Your Friday Drinking Instructions Sits At The Roundtable

Todd Warshaw

Roundtables seem to be all the rage right now, so I had one myself over a few drinks.

It seems to me that more and more bloggers like asking questions and having mailbags and, y'know, interacting with readers. We've been told by the muckittymucks at the mothership that it's a great way to build the community. Fine, ok, I'll do that. But, most of the time, I neither want to ask your opinions nor receive them, let alone spend hundreds of words responding to them.

You know those beers in the basement I bought five years ago? Can I still drink them? - (redacted), Columbus, OH

It's shocking to me that I'd even answer this question given where it's coming from. But luckily, there's an answer. Depending on the type of beer, beers usually retain the taste with which they were bottled for three to six months. The reason why bottles are dark is because light + beer = gross. So keep them in a darker place and you'll be fine. But after 3-6 months, the seal on the cap starts to break down and the active yeasts in the beer start eating the good stuff when they react with new oxygen, turning that delicious Bell's Smitten Rye you bought last year on sale into vinegar. Don't do it. Unless you buy Michelob Ultra, which provides so few opportunities for anyone to deduce that yes, you are indeed drinking beer - in which case it'll just break itself down to water.

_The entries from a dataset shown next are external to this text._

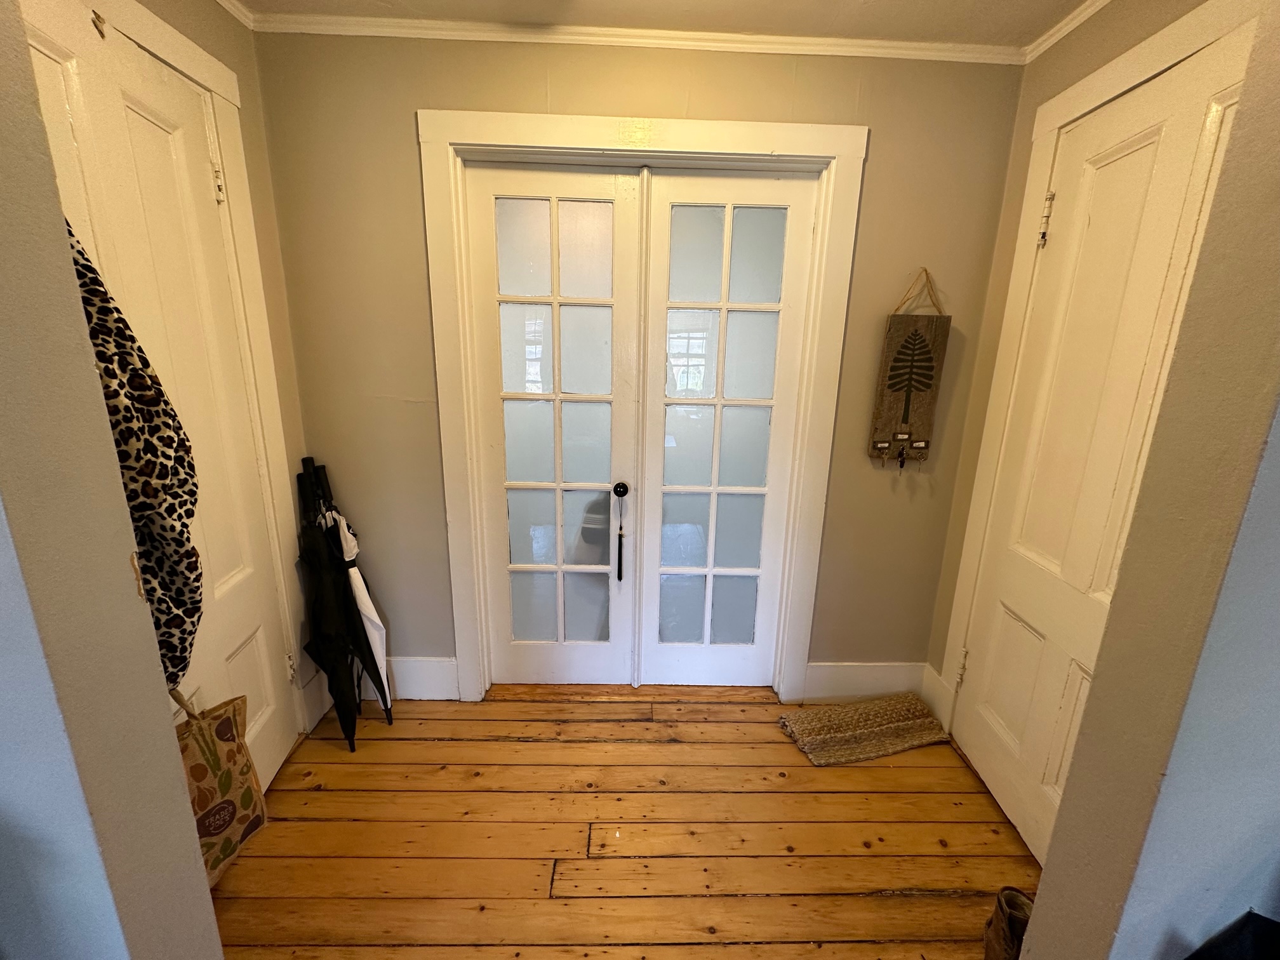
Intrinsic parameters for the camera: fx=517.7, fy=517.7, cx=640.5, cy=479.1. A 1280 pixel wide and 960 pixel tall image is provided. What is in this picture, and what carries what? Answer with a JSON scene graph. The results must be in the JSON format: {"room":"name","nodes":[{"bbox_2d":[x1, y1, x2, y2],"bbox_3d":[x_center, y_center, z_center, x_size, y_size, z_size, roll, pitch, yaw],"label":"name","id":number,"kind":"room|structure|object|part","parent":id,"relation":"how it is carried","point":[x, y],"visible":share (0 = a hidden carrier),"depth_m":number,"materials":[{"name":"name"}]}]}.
{"room":"entryway","nodes":[
{"label":"entryway","id":0,"kind":"room"},
{"bbox_2d":[0,1,224,959],"bbox_3d":[-1.536,0.114,0.712,1.551,2.560,0.200,1,14,-1],"label":"left foreground wall","id":1,"kind":"structure","parent":0,"point":[194,846],"depth_m":0.75,"materials":[{"name":"paint"}]},
{"bbox_2d":[132,0,327,737],"bbox_3d":[-1.361,-0.118,1.383,0.138,2.651,1.439,1,14,-1],"label":"left wall","id":2,"kind":"structure","parent":0,"point":[202,39],"depth_m":1.79,"materials":[{"name":"beige paint"}]},
{"bbox_2d":[20,0,307,798],"bbox_3d":[-1.283,0.065,1.418,0.096,2.264,0.768,1,14,-1],"label":"door","id":3,"kind":"structure","parent":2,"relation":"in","point":[40,60],"depth_m":1.47,"materials":[{"name":"white paint"}]},
{"bbox_2d":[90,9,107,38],"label":"door hook","id":4,"kind":"object","parent":3,"relation":"attached to","point":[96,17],"visible":0.96,"depth_m":1.22,"materials":[{"name":"brown metal"}]},
{"bbox_2d":[67,219,201,697],"bbox_3d":[-0.978,-0.073,0.919,0.282,0.990,0.287,1,14,-1],"label":"leopard coat","id":5,"kind":"object","parent":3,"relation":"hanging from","point":[91,291],"visible":0.41,"depth_m":0.94,"materials":[{"name":"fabric"}]},
{"bbox_3d":[-1.314,-0.920,1.619,0.024,0.103,0.019,1,14,-1],"label":"hinge","id":6,"kind":"part","parent":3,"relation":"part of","materials":[{"name":"white metal"}]},
{"bbox_3d":[-1.363,0.728,2.026,0.027,0.106,0.023,1,14,-1],"label":"hinge","id":7,"kind":"part","parent":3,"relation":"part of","materials":[{"name":"white metal"}]},
{"bbox_2d":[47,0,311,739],"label":"left door frame","id":8,"kind":"structure","parent":2,"relation":"attached to","point":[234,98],"depth_m":1.69,"materials":[{"name":"white paint"}]},
{"bbox_2d":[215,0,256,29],"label":"crown molding","id":9,"kind":"structure","parent":2,"relation":"attached to","point":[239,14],"depth_m":1.65,"materials":[{"name":"white paint"}]},
{"bbox_2d":[208,683,1041,959],"bbox_3d":[0.026,1.450,0.807,3.775,0.095,4.326,1,14,-1],"label":"wooden floor","id":10,"kind":"structure","parent":0,"point":[319,794],"depth_m":1.68,"materials":[{"name":"brown wood"}]},
{"bbox_2d":[170,690,269,882],"bbox_3d":[-1.247,0.866,1.469,0.178,0.582,0.347,1,14,-1],"label":"tote bag","id":11,"kind":"object","parent":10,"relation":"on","point":[213,743],"visible":0.57,"depth_m":1.47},
{"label":"handle","id":12,"kind":"part","parent":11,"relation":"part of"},
{"bbox_2d":[293,455,373,747],"bbox_3d":[-1.240,0.509,2.046,0.218,1.078,0.301,1,14,-1],"label":"umbrella","id":13,"kind":"object","parent":10,"relation":"on","point":[327,611],"visible":0.97,"depth_m":2.01,"materials":[{"name":"black fabric"}]},
{"bbox_2d":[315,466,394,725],"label":"umbrella","id":14,"kind":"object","parent":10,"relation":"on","point":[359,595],"visible":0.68,"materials":[{"name":"fabric"}]},
{"bbox_2d":[779,692,951,765],"bbox_3d":[0.947,1.039,2.191,0.666,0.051,0.306,-2,15,-14],"label":"woven rug","id":15,"kind":"object","parent":10,"relation":"on","point":[875,729],"visible":1,"depth_m":2.16,"materials":[{"name":"brown wicker"}]},
{"bbox_2d":[980,885,1034,959],"bbox_3d":[0.940,1.176,1.302,0.130,0.253,0.146,1,14,-1],"label":"boot","id":16,"kind":"object","parent":10,"relation":"on","point":[997,937],"visible":0.81,"depth_m":1.29,"materials":[{"name":"brown leather"}]},
{"bbox_2d":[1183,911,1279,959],"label":"black object","id":17,"kind":"object","parent":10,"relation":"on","point":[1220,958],"visible":0.98,"depth_m":0.83,"materials":[{"name":"black"}]},
{"bbox_2d":[252,29,1030,702],"bbox_3d":[0.002,-0.285,2.124,2.928,2.603,0.150,1,14,-1],"label":"back wall","id":18,"kind":"structure","parent":0,"point":[889,114],"depth_m":1.92,"materials":[{"name":"paint"}]},
{"bbox_2d":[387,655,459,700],"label":"baseboard","id":19,"kind":"structure","parent":18,"relation":"attached to","point":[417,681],"depth_m":2.32,"materials":[{"name":"white paint"}]},
{"bbox_2d":[245,10,1026,64],"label":"crown molding","id":20,"kind":"structure","parent":18,"relation":"attached to","point":[600,39],"depth_m":1.71,"materials":[{"name":"white paint"}]},
{"bbox_2d":[417,109,868,704],"bbox_3d":[0.004,-0.131,2.150,1.625,2.299,0.163,1,14,-1],"label":"door frame","id":21,"kind":"structure","parent":18,"relation":"attached to","point":[700,143],"depth_m":1.95,"materials":[{"name":"white paint"}]},
{"bbox_2d":[464,165,642,695],"bbox_3d":[-0.364,-0.074,2.189,0.685,2.201,0.107,1,14,-1],"label":"french door","id":22,"kind":"structure","parent":21,"relation":"in","point":[607,310],"depth_m":2.14,"materials":[{"name":"white paint"}]},
{"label":"glass panel","id":23,"kind":"part","parent":22,"relation":"part of","materials":[{"name":"white glass"}]},
{"bbox_3d":[-0.087,0.042,2.194,0.049,0.063,0.064,1,14,-1],"label":"doorknob","id":24,"kind":"part","parent":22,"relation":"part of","materials":[{"name":"black metal"}]},
{"bbox_2d":[613,483,627,581],"bbox_3d":[-0.081,0.234,2.188,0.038,0.437,0.051,1,14,-1],"label":"door handle","id":25,"kind":"object","parent":22,"relation":"hanging from","point":[618,576],"visible":0.98,"depth_m":2.18,"materials":[{"name":"black metal"}]},
{"bbox_2d":[639,169,817,697],"bbox_3d":[0.335,-0.066,2.193,0.651,2.211,0.091,1,14,-1],"label":"french door","id":26,"kind":"structure","parent":21,"relation":"in","point":[745,315],"depth_m":2.15,"materials":[{"name":"white glass"}]},
{"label":"glass panes","id":27,"kind":"part","parent":26,"relation":"part of","materials":[{"name":"glass"}]},
{"bbox_2d":[801,660,928,702],"bbox_3d":[1.032,0.929,2.379,0.551,0.195,0.017,1,14,-1],"label":"baseboard","id":28,"kind":"structure","parent":18,"relation":"attached to","point":[839,673],"depth_m":2.37,"materials":[{"name":"white paint"}]},
{"bbox_2d":[868,267,950,469],"bbox_3d":[1.059,-0.410,2.026,0.247,0.820,0.054,1,14,-1],"label":"wall hanging","id":29,"kind":"object","parent":18,"relation":"attached to","point":[905,418],"visible":0.99,"depth_m":2.02,"materials":[{"name":"brown wood"}]},
{"bbox_2d":[227,0,1104,47],"bbox_3d":[0.065,-1.203,0.339,4.041,0.109,3.671,1,14,-1],"label":"ceiling","id":30,"kind":"structure","parent":0,"point":[1005,4],"depth_m":1.65,"materials":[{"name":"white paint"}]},
{"bbox_2d":[921,1,1229,737],"bbox_3d":[1.338,-0.068,1.557,0.144,2.648,1.208,1,14,-1],"label":"right wall","id":31,"kind":"structure","parent":0,"point":[1114,47],"depth_m":1.84,"materials":[{"name":"beige paint"}]},
{"bbox_2d":[920,662,951,728],"bbox_3d":[1.294,0.953,2.285,0.018,0.201,0.160,1,14,-1],"label":"baseboard","id":32,"kind":"structure","parent":31,"relation":"attached to","point":[928,670],"depth_m":2.29,"materials":[{"name":"white paint"}]},
{"bbox_2d":[1021,0,1111,63],"bbox_3d":[1.352,-1.257,0.903,0.048,0.056,1.794,1,14,-1],"label":"crown molding","id":33,"kind":"structure","parent":31,"relation":"attached to","point":[1077,23],"depth_m":1.65,"materials":[{"name":"white paint"}]},
{"bbox_2d":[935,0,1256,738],"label":"right door frame","id":34,"kind":"structure","parent":31,"relation":"attached to","point":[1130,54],"depth_m":1.72,"materials":[{"name":"white paint"}]},
{"bbox_2d":[952,9,1245,873],"bbox_3d":[1.299,0.112,1.499,0.095,2.273,0.805,1,14,-1],"label":"right door","id":35,"kind":"structure","parent":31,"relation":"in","point":[1000,789],"depth_m":1.55,"materials":[{"name":"paint"}]},
{"bbox_3d":[1.336,0.791,2.167,0.032,0.129,0.029,1,14,-1],"label":"hinge","id":36,"kind":"part","parent":35,"relation":"part of","materials":[{"name":"white metal"}]},
{"bbox_3d":[1.355,-0.867,1.743,0.031,0.158,0.028,1,14,-1],"label":"hinge","id":37,"kind":"part","parent":35,"relation":"part of","materials":[{"name":"white metal"}]},
{"bbox_2d":[1019,0,1279,959],"bbox_3d":[1.384,0.109,0.860,1.371,2.560,0.171,1,14,-1],"label":"right foreground wall","id":38,"kind":"structure","parent":0,"point":[1045,883],"depth_m":0.83,"materials":[{"name":"paint"}]}
]}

BONUS: Twitter, as usual, has exactly the answer we were looking for:

In 1956, the US government ran an experiment and found that beer would be drinkable even after a nuclear explosion. — Strange Facts (@BeIieveOrNot) January 17, 2014

I can't tell if irradiated beer is a good idea or not - but I do know that cold beer -> warmth -> cold again is gross, so this author will, FOR SCIENCE, attempt to hold a beer in the vicinity of the next nuclear explosion we know will occur - likely either on the field in East Lansing next fall (assuming little line improvement)  or in the neighborhoods after the game (assuming Cook regression+line improvement).

A press conference Friday to introduce an assistant coach? Really, MythAgain? MSU must really be in their heads now. - D. Sharp, Detroit

Don't be a doofus. I do like feel something toward the attempt at rhyme though. There's really no question for me to answer there.

If you can't distinguish sarcasm in 140 characters then maybe Twitter's a little too advanced for you. -Drew S., Detroit

Wait a minute... I think these guys might be the same person... in case you're wondering, yes, it's incredibly easy fodder. The condescension? Check. Bad jokes? Check. The chip on the shoulder so obvious it causes others pain? Yep. The one nice thing about football season being over is that "Drew S's" comments become even less topical.

If you could be any athlete in the world outside of a "major" sport, who would you be? -Dan

I've often said I'd want to play baseball or quarterback, but assuming those and soccer are off the table, I want to be this guy (not the part where he's getting shoved as a kid...)

Holy wah does that look fun, right? Apparently it's crazy dangerous though. Can't imagine why.

Are you actually going to write about beer today? We talked about this, man. We talked about this. -Zach T

I'm clinging to the time we have left together before pale ales and spring IPAs team up to wreck the goodwill the craft brewing industry has built up since the late summer when oktoberfests, porters, and winter warmers swooped in to save the day. I'm currently dredging the depths of how dark porters and stouts can get, and I don't have an easy answer for you. Right now the Take the Black Stout by Ommegang is probably the darkest stout I've had, with some of the odder Bell's offerings at Ashley's coming in a close second or a New Holland Dragon's Milk. But in this kind of winter, alternating between oddly cold and oddly not-cold (descriptive, right?) I like a mix of the two, generally tending to go for porters. I'll take them while I still can. I recently ventured back up to the Northeast and got myself a Narragansett Porter, which was delicious. Narragansett is one of those sneaky good breweries that has reinvented itself and doesn't charge too much for a quality six-pack (6.99 for six tallboys). That's a win in my book.